Foi-se o tempo em que a dieta alemã era simbolizada por linguiça, joelho de porco e cerveja. O prato mais popular no país atualmente é o döner kebab.
No entanto, a hegemonia do lanche de origem turca tem incomodado uma cidade no sul do país.
Políticos de Heilbronn, no estado de Baden-Württemberg, querem impor um limite para o comércio de kebab. O diretório daUnião Democrata Cristã (CDU), partido de centro-direita ao qual pertence a ex-chanceler federal Angela Merkel, apresentou uma moção para limitar o número de estabelecimentos que vendem esse tipo de lanche no centro da cidade.
Durante uma entrevista à agência de notícias alemã DPA enquanto comia um kebab, o vereador da CDU Christoph Troßbach admitiu que o lanche "tem um gosto bom, mas não todos os dias".
600 toneladas por dia
Conhecido por ser uma opção de fast food acessível e saborosa, cerca de 600 toneladas de carne döner são produzidas na Alemanha diariamente.
A carne, geralmente de frango ou bovina, é assada em uma churrasqueira vertical e fatiada muito fina. Vira o döner kebab quando inserida em um pão, com saladas e molhos. Há também opções sem carne – com halloumi (tipo de queijo) e falafel.

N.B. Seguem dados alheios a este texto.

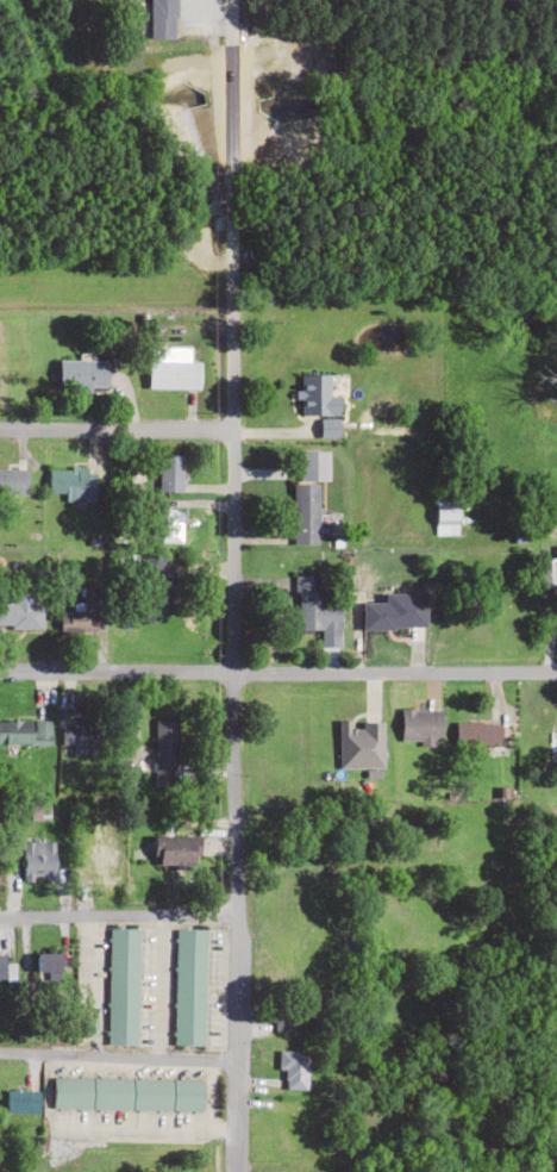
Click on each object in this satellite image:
building: (161, 18)
building: (81, 373)
building: (172, 375)
building: (316, 397)
road: (113, 429)
building: (313, 465)
building: (169, 474)
building: (12, 481)
building: (71, 483)
building: (304, 514)
building: (446, 519)
building: (546, 573)
road: (228, 586)
building: (159, 592)
building: (316, 610)
building: (20, 612)
building: (395, 612)
building: (81, 613)
road: (278, 676)
building: (420, 727)
building: (24, 732)
building: (476, 734)
building: (81, 736)
building: (359, 745)
building: (164, 753)
building: (177, 851)
building: (38, 859)
building: (99, 862)
road: (114, 914)
building: (48, 963)
building: (4, 967)
building: (122, 986)
building: (189, 987)
building: (282, 1020)
road: (116, 1056)
building: (293, 1069)
building: (126, 1093)
building: (21, 1101)

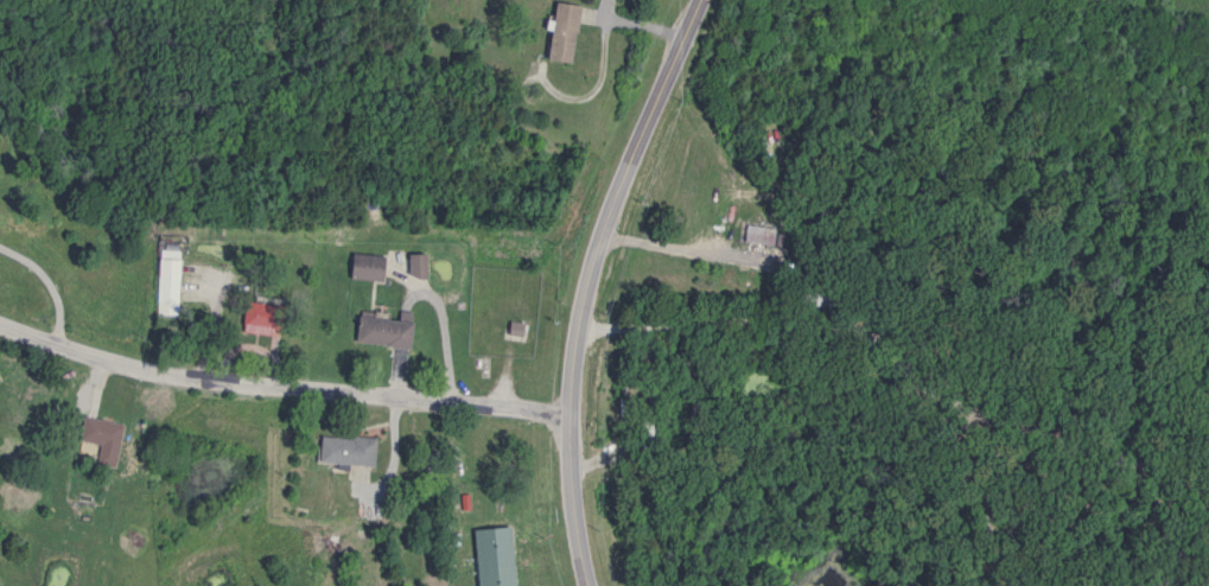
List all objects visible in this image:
building: (557, 32)
building: (755, 236)
road: (687, 246)
building: (412, 266)
building: (363, 267)
building: (163, 281)
road: (45, 283)
road: (588, 283)
building: (253, 319)
building: (380, 331)
road: (900, 365)
road: (279, 392)
building: (95, 433)
building: (340, 451)
building: (470, 505)

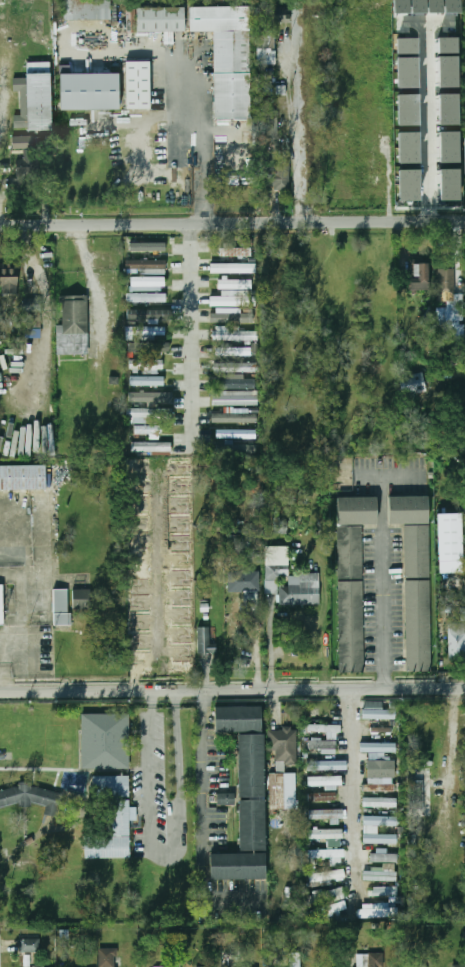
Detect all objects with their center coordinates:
building: (87, 9)
building: (274, 14)
road: (426, 18)
building: (160, 19)
building: (131, 20)
building: (406, 45)
building: (265, 47)
building: (227, 56)
building: (447, 71)
building: (406, 72)
building: (137, 84)
building: (89, 91)
building: (33, 97)
building: (407, 109)
building: (448, 109)
road: (426, 118)
road: (296, 126)
building: (268, 127)
road: (207, 132)
building: (22, 141)
building: (448, 146)
building: (407, 147)
building: (464, 147)
building: (25, 165)
building: (277, 174)
building: (408, 184)
building: (449, 184)
road: (232, 218)
building: (234, 251)
building: (145, 266)
building: (232, 268)
building: (418, 276)
building: (8, 280)
building: (444, 281)
building: (146, 283)
building: (234, 284)
building: (145, 297)
building: (233, 298)
building: (31, 303)
building: (149, 314)
building: (229, 316)
building: (72, 326)
building: (154, 330)
building: (233, 333)
road: (193, 335)
building: (157, 346)
building: (254, 348)
building: (232, 350)
building: (235, 366)
building: (146, 380)
building: (236, 381)
building: (411, 383)
building: (151, 397)
building: (235, 398)
building: (144, 413)
building: (234, 417)
building: (146, 429)
building: (235, 433)
building: (150, 446)
building: (236, 447)
building: (22, 478)
building: (407, 509)
building: (279, 525)
building: (449, 542)
building: (275, 567)
building: (351, 578)
building: (245, 584)
building: (294, 586)
road: (385, 592)
building: (82, 599)
building: (136, 601)
building: (1, 606)
building: (61, 607)
building: (418, 625)
building: (205, 641)
building: (456, 642)
building: (146, 644)
road: (5, 659)
road: (232, 690)
building: (379, 715)
building: (237, 719)
building: (324, 729)
building: (379, 732)
building: (104, 741)
building: (284, 745)
building: (322, 746)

O lanche tem suas origens na Turquia, mas é reverenciado na Alemanha após ter sido introduzido por imigrantes turcos na década de 70. Atualmente, quase três milhões de pessoas com raízes turcas vivem na Alemanha, a maior comunidade fora da Turquia.
A cruzada da CDU em Heilbronn não se limita às lanchonetes e barracas de kebab. O partido mira outros negócios geralmente associados às comunidades turcas na Alemanha, como barbearias e estúdios de manicure, e pede que esses estabelecimentos também sejam limitados em prol da "diversidade".
A proposta do partido foi duramente criticada, mas encontrou apoio em parte da população. Além da CDU, a Alternativa para Alemanha (AfD), sigla de ultradireita, é outra força política local, com a defesa de pautas como a volta de imigrantes para seus países.
A prefeitura, no entanto, é cautelosa sobre uma iniciativa para discriminar certos tipos de estabelecimentos. Heilbronn tem aproximademente 150 mil habitantes e é governada pelo Partido Social Democrata, de centro-esquerda, sigla do chanceler federal, Olaf Scholz.
"A questão de se limites superiores são possíveis para certos empreendimentos comerciais é muito complexa e abrange várias áreas da lei", disse uma porta-voz da administração da cidade, acrescentando que a prefeitura está analisando o pedido da CDU.
"A moção será tratada no conselho municipal após as férias de verão [na Europa]", disse a porta-voz.
Berlim reivindica a autoria do lanche
A capital alemã diz que foi o palco da invenção döner kebab.
"Aconteceu em Berlim: diz a lenda, Kadir Nurman foi o primeiro a colocar a carne no pão achatado em 1972 e inventou a versão do döner que é tão querida na Alemanha", segundo o site da cidade.
Mas há controvérsias. Em abril, a International Doner Federation (Udofed), com sede na Turquia, apresentou um pedido à Comissão Europeia para conceder ao döner kebab o estatuto de Especialidade Tradicional Garantida (TSG).
Surgiu então uma disputa entre Turquia e Alemanha sobre o que constitui um döner kebab, com Berlim se opondo a uma pressão turca para obter o status de proteção para o lanche icônico.
Desde a carne e temperos exatos até a espessura da faca usada para fatiar, a federação deseja que o lanche seja preparado de acordo com uma lista rigorosa de critérios.
Se for bem-sucedido, o pedido impediria as empresas da União Europeia de usar o nome döner kebab, a menos que atendesse aos critérios, dando à comida o mesmo status protegido que a mussarela de bufala da Itália ou o presunto Serrano da Espanha.
No seu pedido, a Udofed atribui as origens da comida ao Império Otomano, citando uma receita encontrada em manuscritos que datam de 1546.
O presidente da Alemanha, Frank-Walter Steinmeier, não se fez de rogado em viagem à Turquia, em abril. Em uma cerimônia, levou o próprio espeto de döner na mala de Berlim a Istambul e ajudou a cortar 60 kg de carne.
O gesto que serviria para sinalizar um intercâmbio cultural foi considerado por muitos membros na diáspora turca como ofensivo, ao reduzir suas contribuições a um clichê.